• _DATA IN THIS EXERCISE_:
----------------
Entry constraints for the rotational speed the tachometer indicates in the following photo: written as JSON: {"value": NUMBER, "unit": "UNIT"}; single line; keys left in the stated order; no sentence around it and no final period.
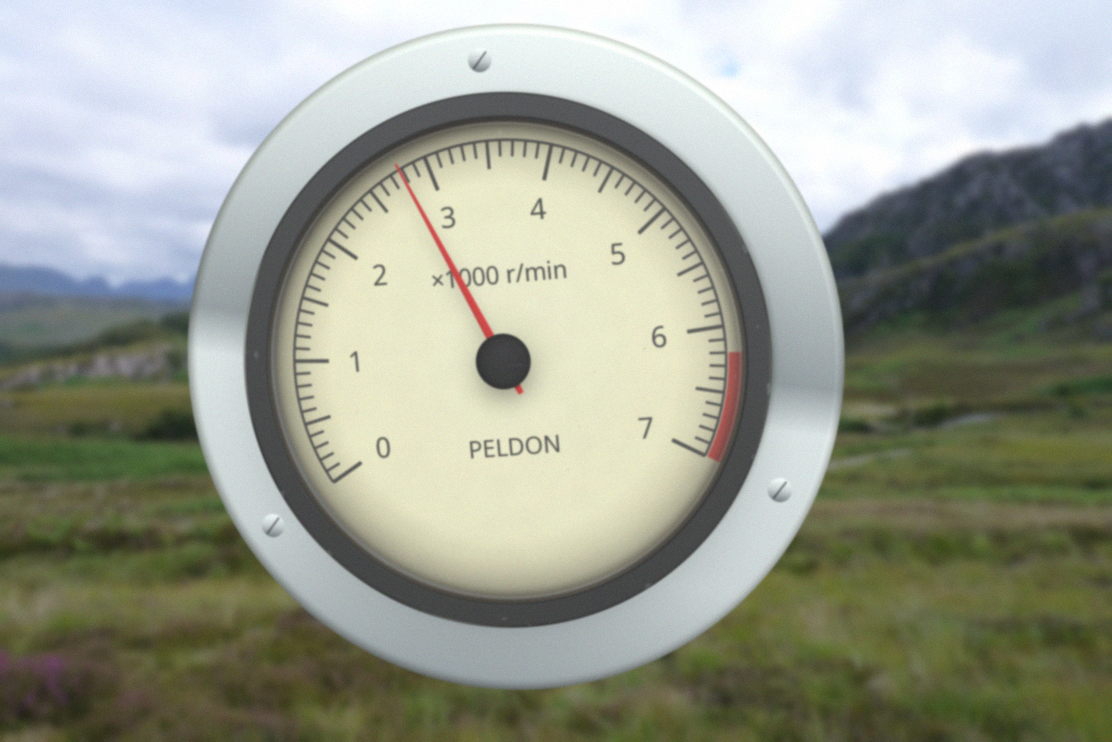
{"value": 2800, "unit": "rpm"}
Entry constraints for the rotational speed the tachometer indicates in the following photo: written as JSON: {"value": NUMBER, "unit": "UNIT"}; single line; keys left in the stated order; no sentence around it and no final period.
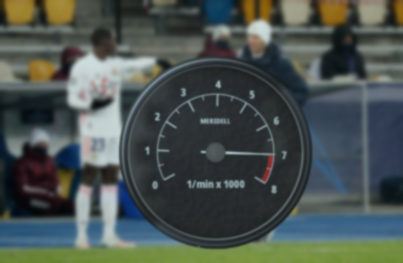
{"value": 7000, "unit": "rpm"}
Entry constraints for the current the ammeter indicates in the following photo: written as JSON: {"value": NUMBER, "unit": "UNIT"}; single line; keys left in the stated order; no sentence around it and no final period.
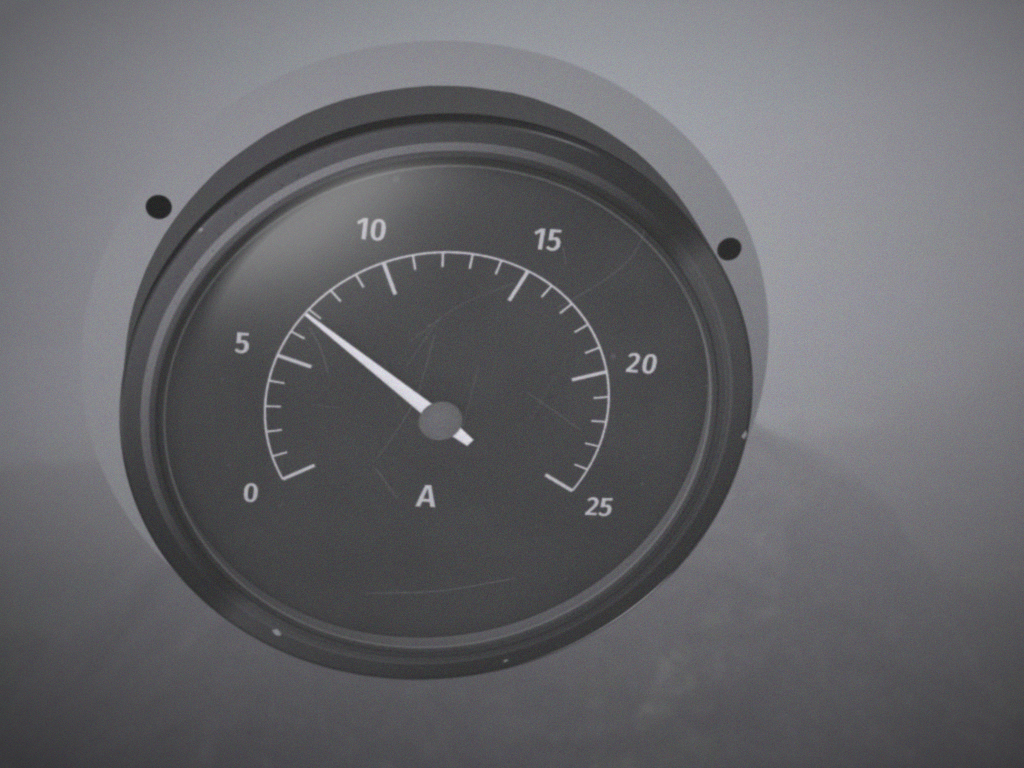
{"value": 7, "unit": "A"}
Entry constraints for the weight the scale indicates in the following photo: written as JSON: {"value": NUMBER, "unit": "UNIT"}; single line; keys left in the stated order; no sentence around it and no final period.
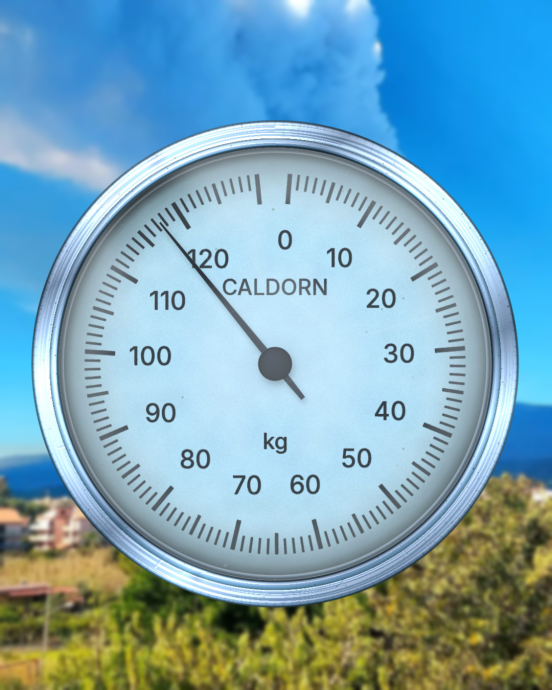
{"value": 117.5, "unit": "kg"}
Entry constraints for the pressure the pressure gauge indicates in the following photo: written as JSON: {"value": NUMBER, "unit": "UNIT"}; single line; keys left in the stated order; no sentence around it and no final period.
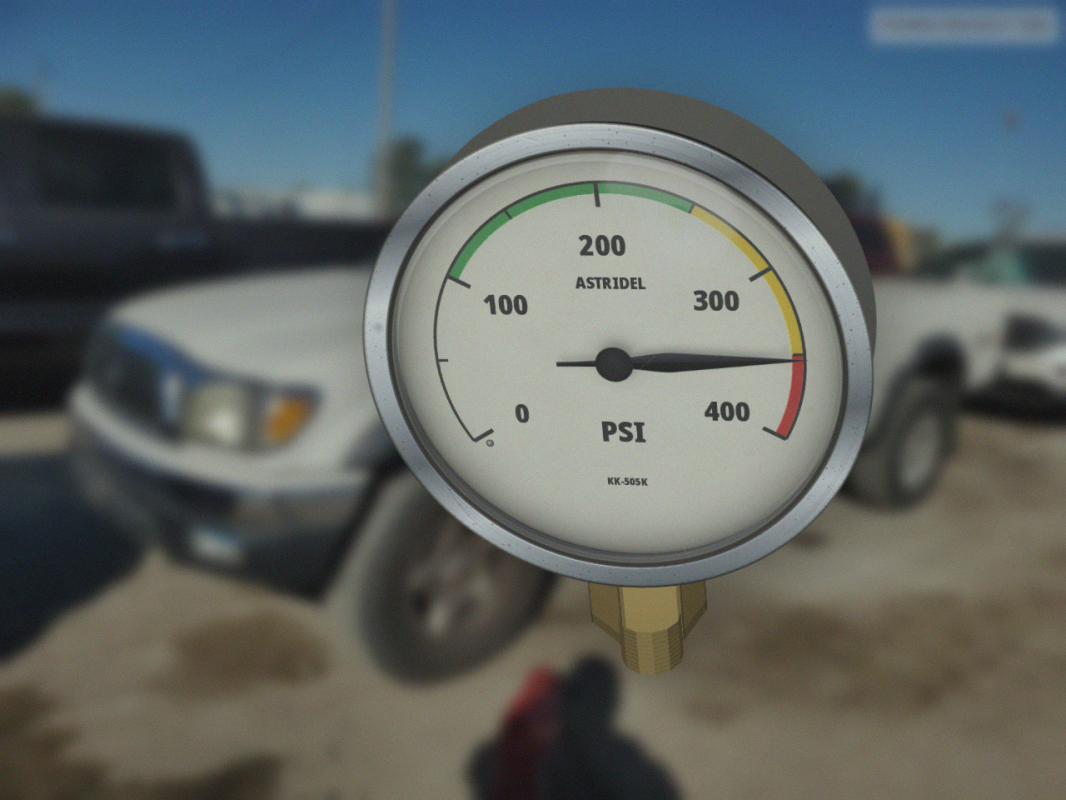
{"value": 350, "unit": "psi"}
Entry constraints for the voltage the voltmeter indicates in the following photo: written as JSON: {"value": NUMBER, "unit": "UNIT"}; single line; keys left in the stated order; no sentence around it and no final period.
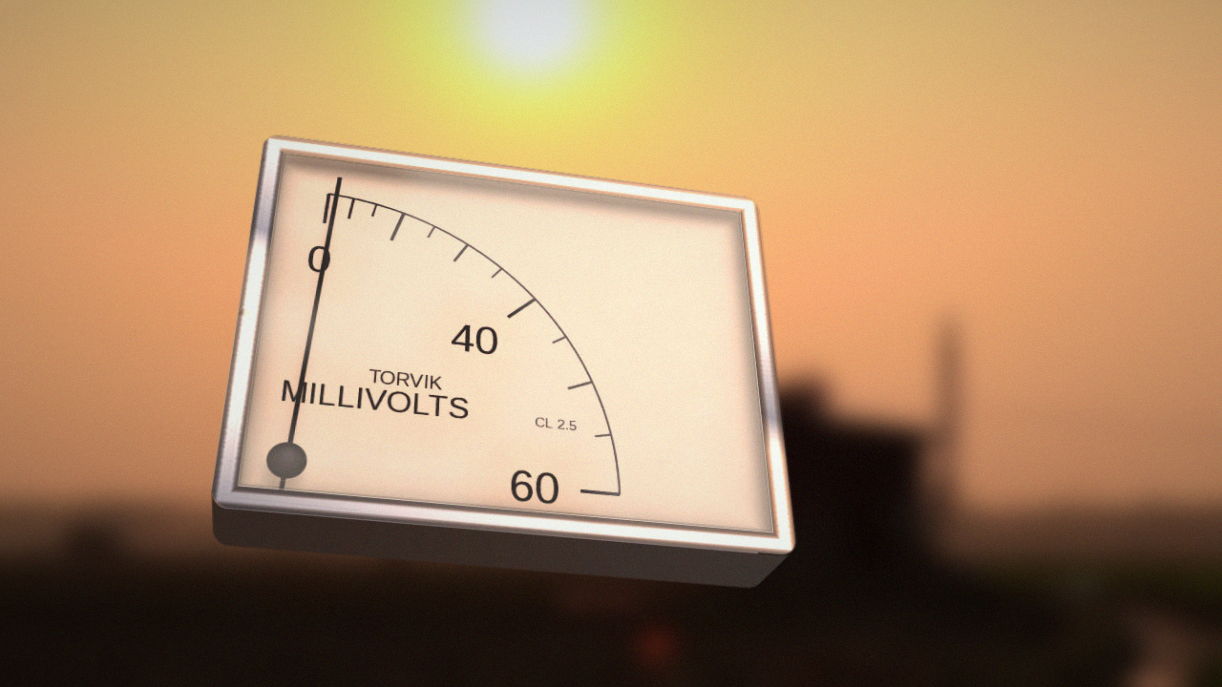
{"value": 5, "unit": "mV"}
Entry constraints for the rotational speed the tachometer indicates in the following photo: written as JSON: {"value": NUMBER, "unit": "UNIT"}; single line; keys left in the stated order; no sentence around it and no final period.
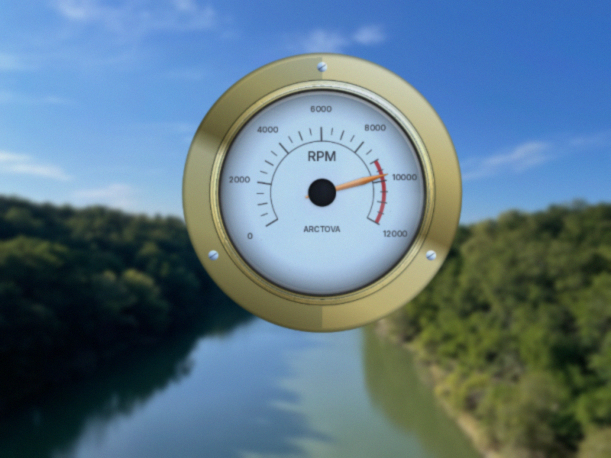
{"value": 9750, "unit": "rpm"}
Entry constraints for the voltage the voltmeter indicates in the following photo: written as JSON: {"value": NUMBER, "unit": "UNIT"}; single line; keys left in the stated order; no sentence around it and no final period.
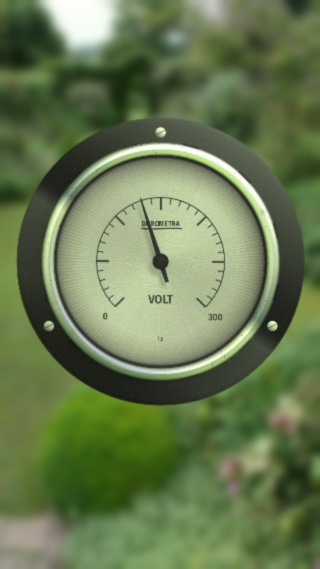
{"value": 130, "unit": "V"}
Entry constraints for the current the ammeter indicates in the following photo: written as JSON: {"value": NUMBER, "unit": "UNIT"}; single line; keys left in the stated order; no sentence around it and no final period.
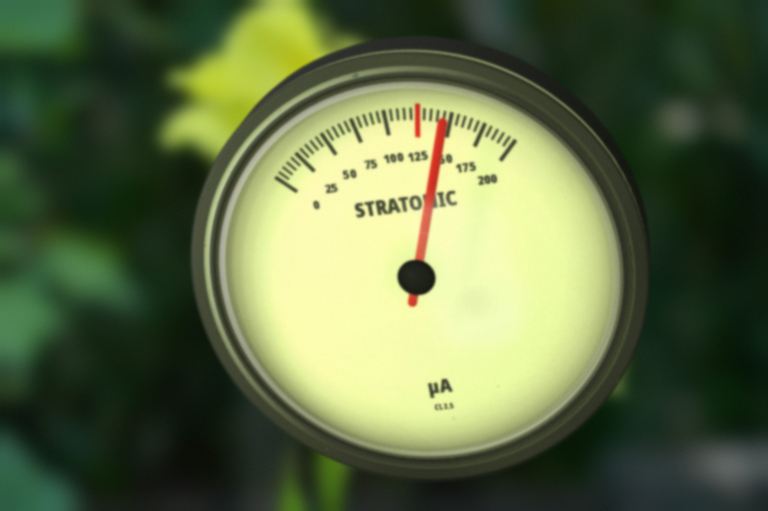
{"value": 145, "unit": "µA"}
----------------
• _WHAT IS REQUIRED_: Could you rewrite all of the lines above with every "photo" changed to "image", keeping everything else the same and leaving the pictures out?

• _EXERCISE OUTPUT_:
Entry constraints for the rotational speed the tachometer indicates in the following image: written as JSON: {"value": NUMBER, "unit": "UNIT"}; single line; keys left in the stated order; no sentence around it and no final period.
{"value": 2800, "unit": "rpm"}
Entry constraints for the rotational speed the tachometer indicates in the following image: written as JSON: {"value": NUMBER, "unit": "UNIT"}; single line; keys left in the stated order; no sentence around it and no final period.
{"value": 7000, "unit": "rpm"}
Entry constraints for the current the ammeter indicates in the following image: written as JSON: {"value": NUMBER, "unit": "UNIT"}; single line; keys left in the stated order; no sentence around it and no final period.
{"value": 7, "unit": "A"}
Entry constraints for the weight the scale indicates in the following image: written as JSON: {"value": NUMBER, "unit": "UNIT"}; single line; keys left in the stated order; no sentence around it and no final period.
{"value": 117.5, "unit": "kg"}
Entry constraints for the pressure the pressure gauge indicates in the following image: written as JSON: {"value": NUMBER, "unit": "UNIT"}; single line; keys left in the stated order; no sentence around it and no final period.
{"value": 350, "unit": "psi"}
Entry constraints for the voltage the voltmeter indicates in the following image: written as JSON: {"value": NUMBER, "unit": "UNIT"}; single line; keys left in the stated order; no sentence around it and no final period.
{"value": 5, "unit": "mV"}
Entry constraints for the rotational speed the tachometer indicates in the following image: written as JSON: {"value": NUMBER, "unit": "UNIT"}; single line; keys left in the stated order; no sentence around it and no final period.
{"value": 9750, "unit": "rpm"}
Entry constraints for the voltage the voltmeter indicates in the following image: written as JSON: {"value": NUMBER, "unit": "UNIT"}; single line; keys left in the stated order; no sentence around it and no final period.
{"value": 130, "unit": "V"}
Entry constraints for the current the ammeter indicates in the following image: written as JSON: {"value": NUMBER, "unit": "UNIT"}; single line; keys left in the stated order; no sentence around it and no final period.
{"value": 145, "unit": "µA"}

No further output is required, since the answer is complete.